Several years ago a law enforcement agency in Orange County, Calif. was directed to engage in outreach training presented by a highly successful business, Pike Place Market in Seattle, according to McNeff. He said the training was ordered by the city manager.
Initially, officers were resistant, but the minimal training requirements were fairly entertaining since they involved having “fun at work,” “professionally cutting up,” and “cavorting with an engaging crowd.” Throwing fresh fish while orders were placed was part of the method of operation at Pike Place.
Nevertheless, the chief quickly put a kibosh on the Pike Place “actions” being mimicked by officers. In short, “It was a bust,” said McNeff, although “Goldfish” crackers became widely popular at the police agency, being thrown about every time an officer employed some of the training that was dispensed.
Will Charleston Police Department have similar experiences?
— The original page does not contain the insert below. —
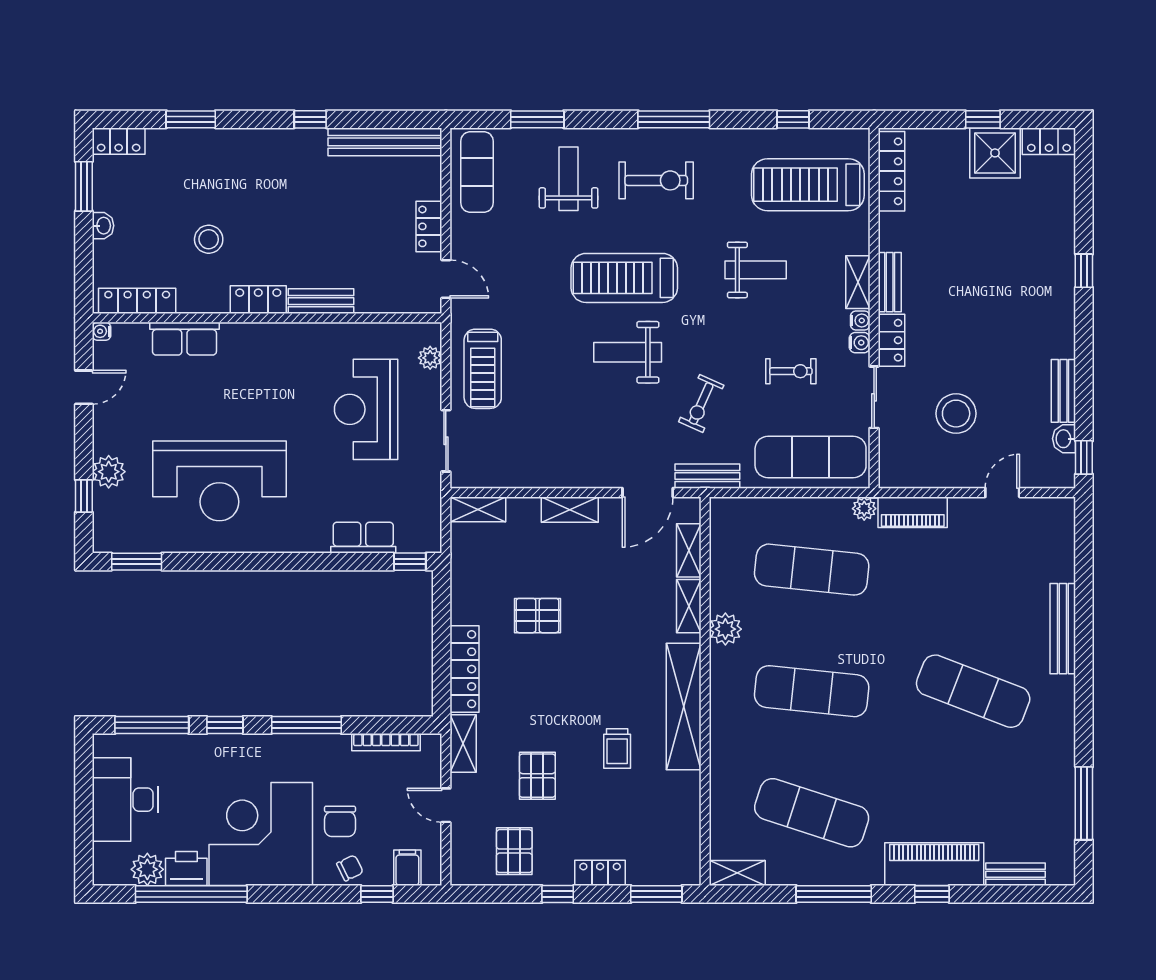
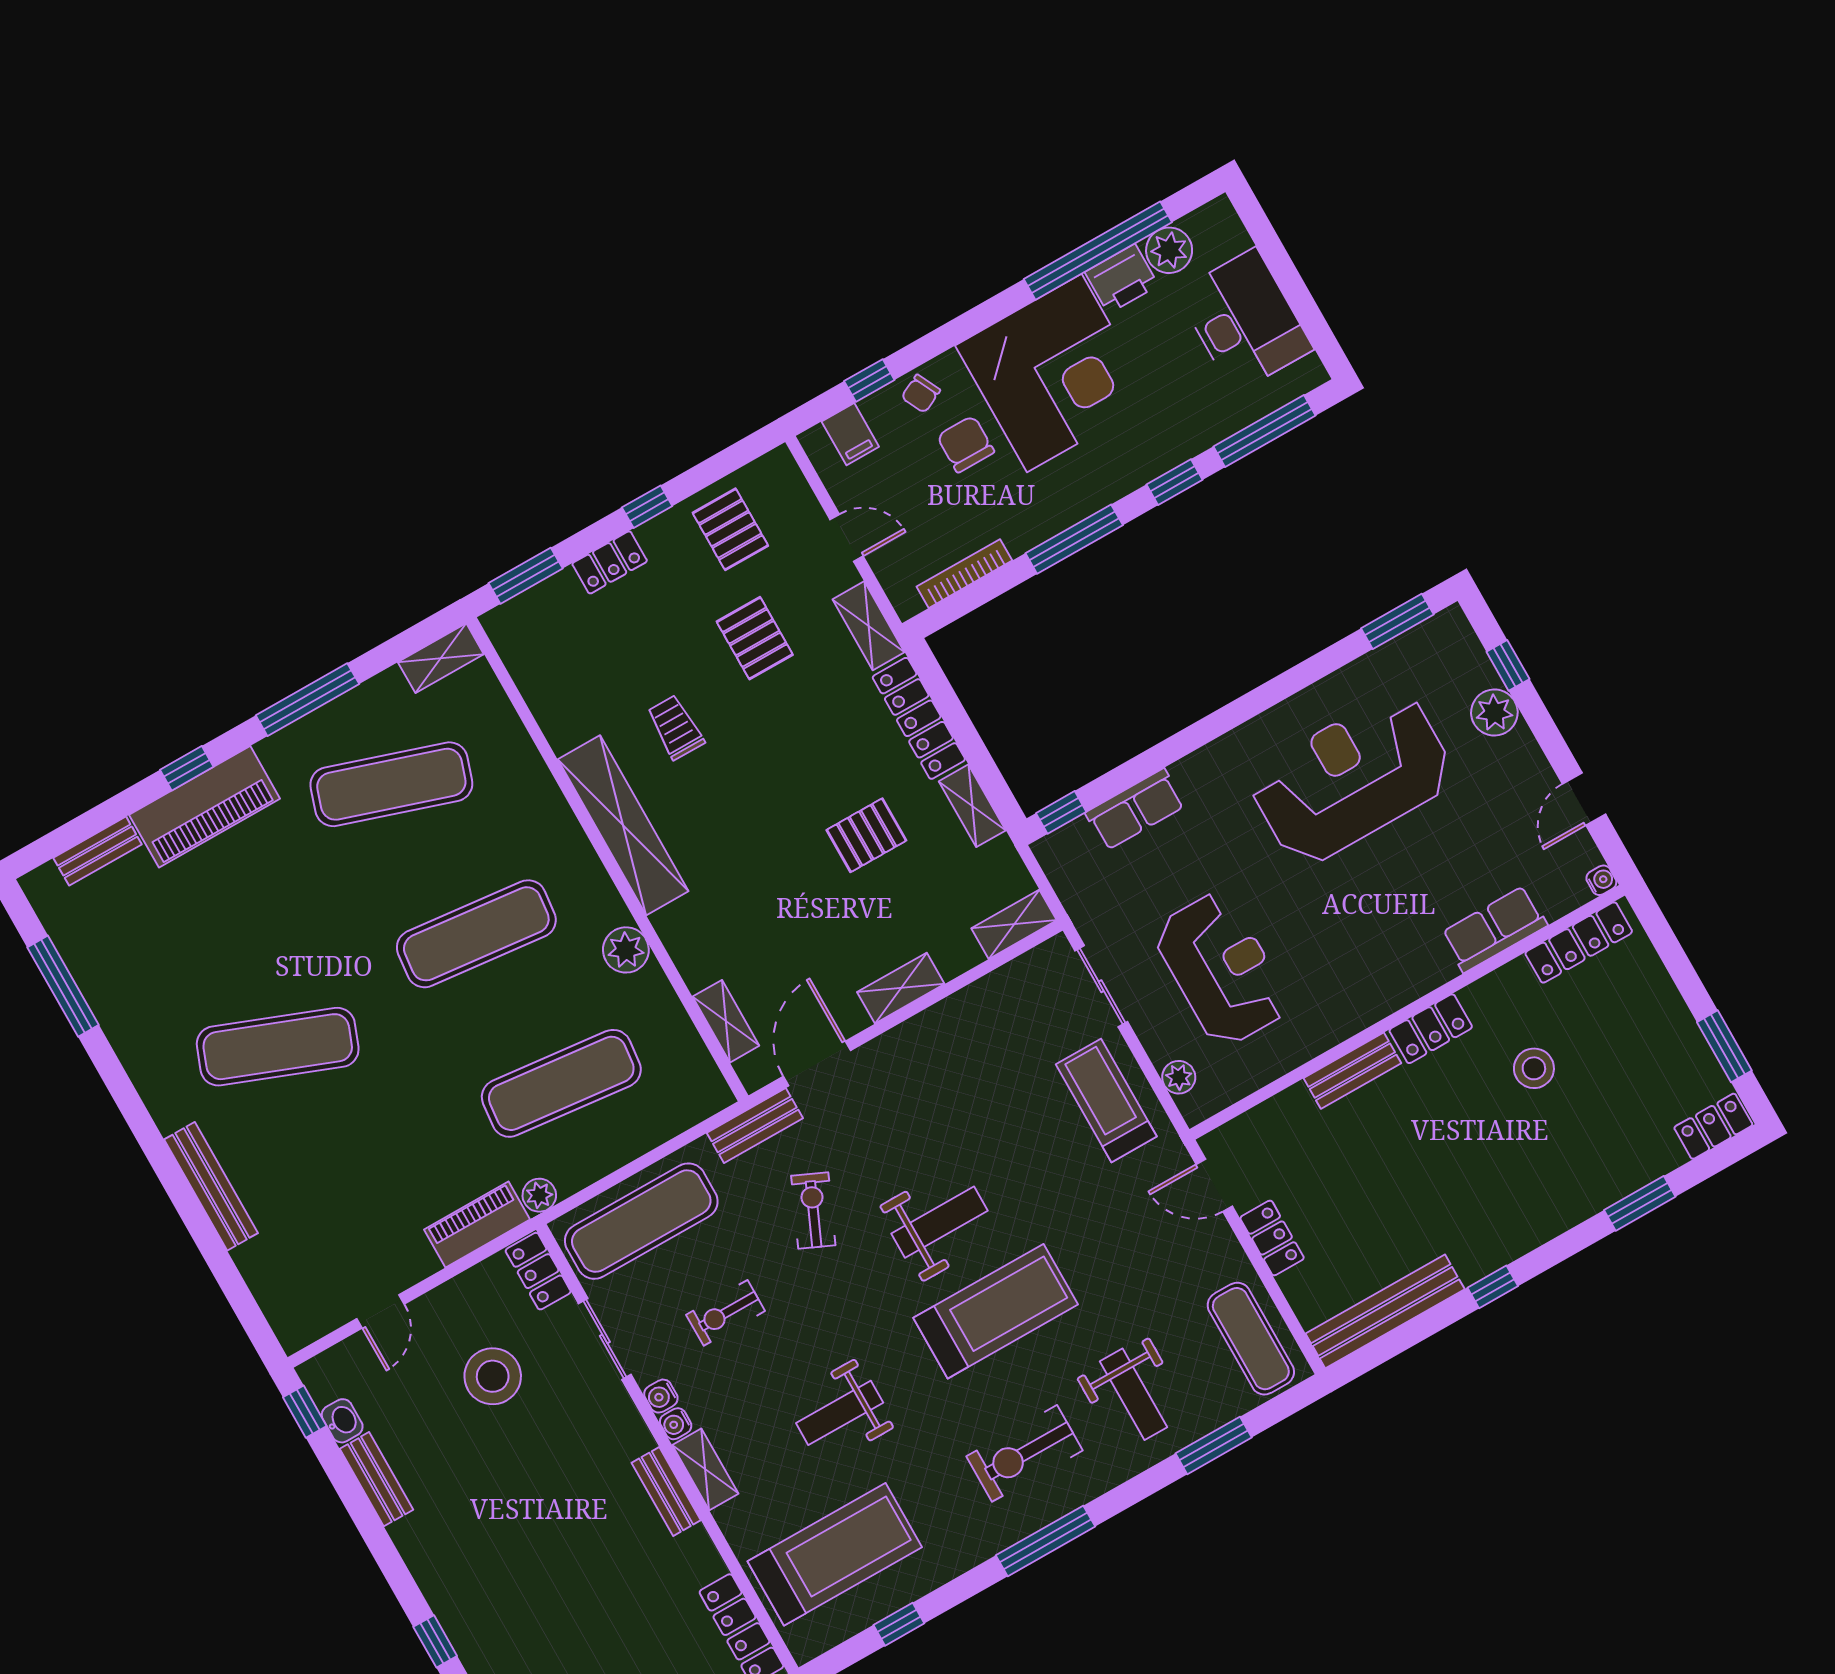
washbasin: (103, 226) -> (1673, 1011), removed
locker: (891, 340) -> (538, 1271), moved
shelving: (689, 606) -> (972, 806), moved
While Chick-fil-A is a quality organization, the jury is out regarding “transferable principles.”
The audit, done by Virginia-based CNA, included a four-year review of traffic stops, use of force, the complaint process, recruitment, hiring, promotions and personnel practices. It depicted a department in need of sweeping reform.
In addition to reassigning a police sergeant to oversee training operations, City Council allocated up to $163,000 in the 2020 budget to add two positions and increase funding for officers to mentor children living on the East Side.
While the organic mentoring of children is a nice byproduct of police programs, specifically adding police officers to mentor children seems to be a social overreach of the function of a law enforcement organization.
The Charleston Police Department is currently looking to hire a “procedural justice director” and a “civilian auditor,” with salaries between $77,000 and $83,000 and $55,000, respectfully.
Ideally the procedural justice director would have a Ph.D. and experience in policing, research, and the policies and practices of police departments.
“A big piece for us is being evidence-based, a small part of that is going to be research,” said Lt. Jason Bruder, who is overseeing how the audit’s findings will be implemented.
For the auditor position, Bruder said it would be a more day-to-day role. The person would be responsible for spot-checking body cameras, reviewing sergeants’ inspections and gathering and analyzing day-to-day activities for the director role.
Reynolds said he is working on a contract to either create a new agreement with CNA or a local university, so that an outside entity can monitor the department’s efforts.
“Each one of those recommendations and findings is significant, and we’ve got people that are owning those and are working hard to make us better in every one of those areas,” Bruder said.